As shown in Table 4, the disk pad according to the present invention generates a brake squeal, which makes it possible to detect the life of the friction member. On the other hand, a disk pad not included in the present invention has a disadvantage that brake squeal is generated but the rotor is seriously damaged, or a brake squeeze is not generated at all and the life of the friction member cannot be detected.

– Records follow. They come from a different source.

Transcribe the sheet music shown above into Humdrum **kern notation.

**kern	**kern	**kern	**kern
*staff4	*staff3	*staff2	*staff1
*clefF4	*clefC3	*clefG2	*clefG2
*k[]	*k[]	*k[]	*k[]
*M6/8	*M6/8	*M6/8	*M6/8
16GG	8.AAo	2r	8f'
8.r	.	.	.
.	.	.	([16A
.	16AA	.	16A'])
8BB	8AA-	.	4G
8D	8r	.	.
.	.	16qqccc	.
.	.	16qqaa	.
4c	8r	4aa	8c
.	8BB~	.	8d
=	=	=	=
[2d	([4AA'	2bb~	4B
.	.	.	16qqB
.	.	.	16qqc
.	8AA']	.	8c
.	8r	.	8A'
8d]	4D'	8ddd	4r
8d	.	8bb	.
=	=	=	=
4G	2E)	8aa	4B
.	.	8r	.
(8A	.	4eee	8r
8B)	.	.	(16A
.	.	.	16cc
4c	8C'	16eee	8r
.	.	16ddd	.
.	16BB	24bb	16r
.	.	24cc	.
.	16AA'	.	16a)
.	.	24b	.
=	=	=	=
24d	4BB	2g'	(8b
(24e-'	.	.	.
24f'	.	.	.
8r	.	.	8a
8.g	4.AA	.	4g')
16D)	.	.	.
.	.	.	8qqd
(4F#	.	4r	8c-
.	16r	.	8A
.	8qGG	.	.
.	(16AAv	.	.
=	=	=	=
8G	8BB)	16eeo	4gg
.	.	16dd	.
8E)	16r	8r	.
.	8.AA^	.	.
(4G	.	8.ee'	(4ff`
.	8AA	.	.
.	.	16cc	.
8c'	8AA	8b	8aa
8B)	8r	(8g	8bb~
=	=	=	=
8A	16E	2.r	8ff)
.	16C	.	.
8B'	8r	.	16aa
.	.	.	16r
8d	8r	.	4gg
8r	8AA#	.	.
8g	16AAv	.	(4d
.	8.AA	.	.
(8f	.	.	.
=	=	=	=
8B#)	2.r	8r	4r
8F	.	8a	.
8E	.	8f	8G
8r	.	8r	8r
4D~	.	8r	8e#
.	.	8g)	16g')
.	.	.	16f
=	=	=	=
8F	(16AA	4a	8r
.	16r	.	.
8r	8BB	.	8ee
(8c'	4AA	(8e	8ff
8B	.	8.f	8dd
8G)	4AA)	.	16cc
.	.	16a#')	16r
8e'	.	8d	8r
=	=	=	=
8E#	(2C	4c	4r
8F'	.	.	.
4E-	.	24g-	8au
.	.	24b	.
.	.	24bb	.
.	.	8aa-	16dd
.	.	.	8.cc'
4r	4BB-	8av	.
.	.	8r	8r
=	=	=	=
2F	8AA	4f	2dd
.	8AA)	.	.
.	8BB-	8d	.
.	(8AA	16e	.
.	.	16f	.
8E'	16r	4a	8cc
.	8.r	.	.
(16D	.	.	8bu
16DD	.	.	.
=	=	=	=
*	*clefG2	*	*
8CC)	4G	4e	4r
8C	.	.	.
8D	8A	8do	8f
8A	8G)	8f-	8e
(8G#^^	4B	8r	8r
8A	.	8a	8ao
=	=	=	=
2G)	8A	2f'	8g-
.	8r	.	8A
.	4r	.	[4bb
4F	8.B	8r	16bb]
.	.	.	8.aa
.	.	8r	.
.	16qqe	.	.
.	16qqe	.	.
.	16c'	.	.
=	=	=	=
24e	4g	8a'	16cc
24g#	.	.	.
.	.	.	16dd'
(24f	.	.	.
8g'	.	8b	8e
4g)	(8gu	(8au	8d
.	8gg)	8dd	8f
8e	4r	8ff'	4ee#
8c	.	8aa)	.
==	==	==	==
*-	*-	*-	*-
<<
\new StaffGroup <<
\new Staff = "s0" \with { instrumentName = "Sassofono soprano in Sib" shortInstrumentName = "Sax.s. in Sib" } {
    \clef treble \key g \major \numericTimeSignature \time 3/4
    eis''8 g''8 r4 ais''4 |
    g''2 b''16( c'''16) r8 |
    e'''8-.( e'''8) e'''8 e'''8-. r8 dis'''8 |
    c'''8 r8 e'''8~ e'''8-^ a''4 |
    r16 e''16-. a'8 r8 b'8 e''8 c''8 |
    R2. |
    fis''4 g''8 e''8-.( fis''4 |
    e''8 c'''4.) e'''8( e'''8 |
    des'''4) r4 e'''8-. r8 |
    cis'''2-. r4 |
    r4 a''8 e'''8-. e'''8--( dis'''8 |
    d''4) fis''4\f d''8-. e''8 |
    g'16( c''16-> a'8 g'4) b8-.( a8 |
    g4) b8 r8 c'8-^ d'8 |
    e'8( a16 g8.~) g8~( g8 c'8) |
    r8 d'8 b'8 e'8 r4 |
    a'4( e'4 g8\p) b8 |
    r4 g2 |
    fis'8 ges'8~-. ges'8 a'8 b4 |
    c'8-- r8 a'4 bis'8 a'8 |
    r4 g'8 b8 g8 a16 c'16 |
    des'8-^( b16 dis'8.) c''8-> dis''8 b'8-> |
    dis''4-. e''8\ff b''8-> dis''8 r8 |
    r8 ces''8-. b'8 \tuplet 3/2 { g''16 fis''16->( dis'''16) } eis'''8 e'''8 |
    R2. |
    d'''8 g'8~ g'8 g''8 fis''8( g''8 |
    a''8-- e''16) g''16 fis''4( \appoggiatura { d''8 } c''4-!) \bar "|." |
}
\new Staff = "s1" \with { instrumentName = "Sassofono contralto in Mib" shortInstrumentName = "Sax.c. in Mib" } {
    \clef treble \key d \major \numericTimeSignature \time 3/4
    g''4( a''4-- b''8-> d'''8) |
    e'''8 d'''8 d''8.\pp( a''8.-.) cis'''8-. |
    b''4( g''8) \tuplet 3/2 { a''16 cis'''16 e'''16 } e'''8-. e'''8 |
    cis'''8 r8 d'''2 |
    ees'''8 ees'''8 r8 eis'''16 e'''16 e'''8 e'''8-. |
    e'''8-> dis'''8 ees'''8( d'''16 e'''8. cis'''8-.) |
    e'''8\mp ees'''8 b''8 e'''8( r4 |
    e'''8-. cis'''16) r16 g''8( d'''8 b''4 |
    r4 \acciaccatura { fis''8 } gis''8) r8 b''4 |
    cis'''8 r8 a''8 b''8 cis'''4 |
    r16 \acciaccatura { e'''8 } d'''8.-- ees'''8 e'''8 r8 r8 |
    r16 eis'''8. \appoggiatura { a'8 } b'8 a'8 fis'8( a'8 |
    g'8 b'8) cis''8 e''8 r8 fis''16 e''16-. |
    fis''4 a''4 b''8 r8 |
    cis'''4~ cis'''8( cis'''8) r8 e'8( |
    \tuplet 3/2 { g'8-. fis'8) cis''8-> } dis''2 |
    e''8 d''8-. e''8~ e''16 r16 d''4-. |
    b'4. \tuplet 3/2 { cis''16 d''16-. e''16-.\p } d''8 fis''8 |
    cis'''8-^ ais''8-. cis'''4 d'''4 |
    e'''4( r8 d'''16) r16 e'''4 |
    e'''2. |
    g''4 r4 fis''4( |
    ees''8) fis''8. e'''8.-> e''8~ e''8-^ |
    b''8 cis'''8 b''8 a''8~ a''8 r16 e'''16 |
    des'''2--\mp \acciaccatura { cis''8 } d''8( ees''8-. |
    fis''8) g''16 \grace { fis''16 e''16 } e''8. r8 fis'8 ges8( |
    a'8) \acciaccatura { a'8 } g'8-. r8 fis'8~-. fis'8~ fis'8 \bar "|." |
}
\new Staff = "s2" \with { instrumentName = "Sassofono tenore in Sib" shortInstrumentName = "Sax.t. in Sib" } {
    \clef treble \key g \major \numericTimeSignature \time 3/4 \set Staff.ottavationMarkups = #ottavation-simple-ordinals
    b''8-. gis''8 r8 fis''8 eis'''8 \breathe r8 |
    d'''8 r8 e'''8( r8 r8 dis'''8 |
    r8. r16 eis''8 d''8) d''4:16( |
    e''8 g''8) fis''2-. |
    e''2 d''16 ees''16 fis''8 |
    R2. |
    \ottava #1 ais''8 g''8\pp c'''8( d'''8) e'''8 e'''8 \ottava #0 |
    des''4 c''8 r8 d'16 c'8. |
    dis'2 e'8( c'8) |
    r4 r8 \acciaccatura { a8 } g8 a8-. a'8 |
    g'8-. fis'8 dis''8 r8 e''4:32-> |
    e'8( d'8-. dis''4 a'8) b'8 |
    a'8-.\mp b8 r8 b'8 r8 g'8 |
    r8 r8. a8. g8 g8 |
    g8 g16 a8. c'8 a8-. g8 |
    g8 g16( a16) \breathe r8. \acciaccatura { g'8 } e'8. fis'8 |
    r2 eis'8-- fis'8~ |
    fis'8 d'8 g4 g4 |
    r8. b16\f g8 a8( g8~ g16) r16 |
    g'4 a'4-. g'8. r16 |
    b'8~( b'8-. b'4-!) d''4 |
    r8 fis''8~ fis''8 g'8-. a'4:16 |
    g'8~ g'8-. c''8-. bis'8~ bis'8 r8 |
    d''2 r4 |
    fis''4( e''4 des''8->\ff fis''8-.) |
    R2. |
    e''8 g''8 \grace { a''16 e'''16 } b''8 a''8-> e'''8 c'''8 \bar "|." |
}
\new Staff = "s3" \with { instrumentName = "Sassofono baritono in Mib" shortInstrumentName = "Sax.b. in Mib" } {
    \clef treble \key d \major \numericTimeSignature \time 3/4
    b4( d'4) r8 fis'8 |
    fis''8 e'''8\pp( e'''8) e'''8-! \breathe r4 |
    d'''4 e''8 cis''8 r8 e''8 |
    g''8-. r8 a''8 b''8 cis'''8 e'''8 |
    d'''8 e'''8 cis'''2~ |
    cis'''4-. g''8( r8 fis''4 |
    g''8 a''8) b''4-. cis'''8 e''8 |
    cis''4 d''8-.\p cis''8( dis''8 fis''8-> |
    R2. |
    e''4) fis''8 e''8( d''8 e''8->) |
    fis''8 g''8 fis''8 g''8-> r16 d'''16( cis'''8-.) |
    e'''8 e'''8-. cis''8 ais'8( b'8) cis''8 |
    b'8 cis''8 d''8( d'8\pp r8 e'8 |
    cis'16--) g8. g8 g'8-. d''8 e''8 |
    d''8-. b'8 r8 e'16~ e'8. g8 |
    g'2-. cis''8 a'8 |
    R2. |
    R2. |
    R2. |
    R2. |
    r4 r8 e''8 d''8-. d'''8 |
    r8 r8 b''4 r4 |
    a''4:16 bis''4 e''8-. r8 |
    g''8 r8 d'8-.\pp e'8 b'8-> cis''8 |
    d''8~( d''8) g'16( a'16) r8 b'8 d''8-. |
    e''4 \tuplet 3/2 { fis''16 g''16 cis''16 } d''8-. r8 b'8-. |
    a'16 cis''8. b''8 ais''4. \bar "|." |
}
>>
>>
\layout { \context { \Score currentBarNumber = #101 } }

Was.

[0029]

The friction material according to the present invention is a friction material in which the working efficiency is not reduced and the life of the friction member is detected by using brake squeal.

Claims (1)

[Claims] 1. A friction member on the side in contact with the back metal contains a fibrous substance, a friction modifier and a binder, and hard particles having a Mohs hardness of 5 or more are included in a part of the friction modifier in the total composition.
A friction material using a friction material composition containing by weight.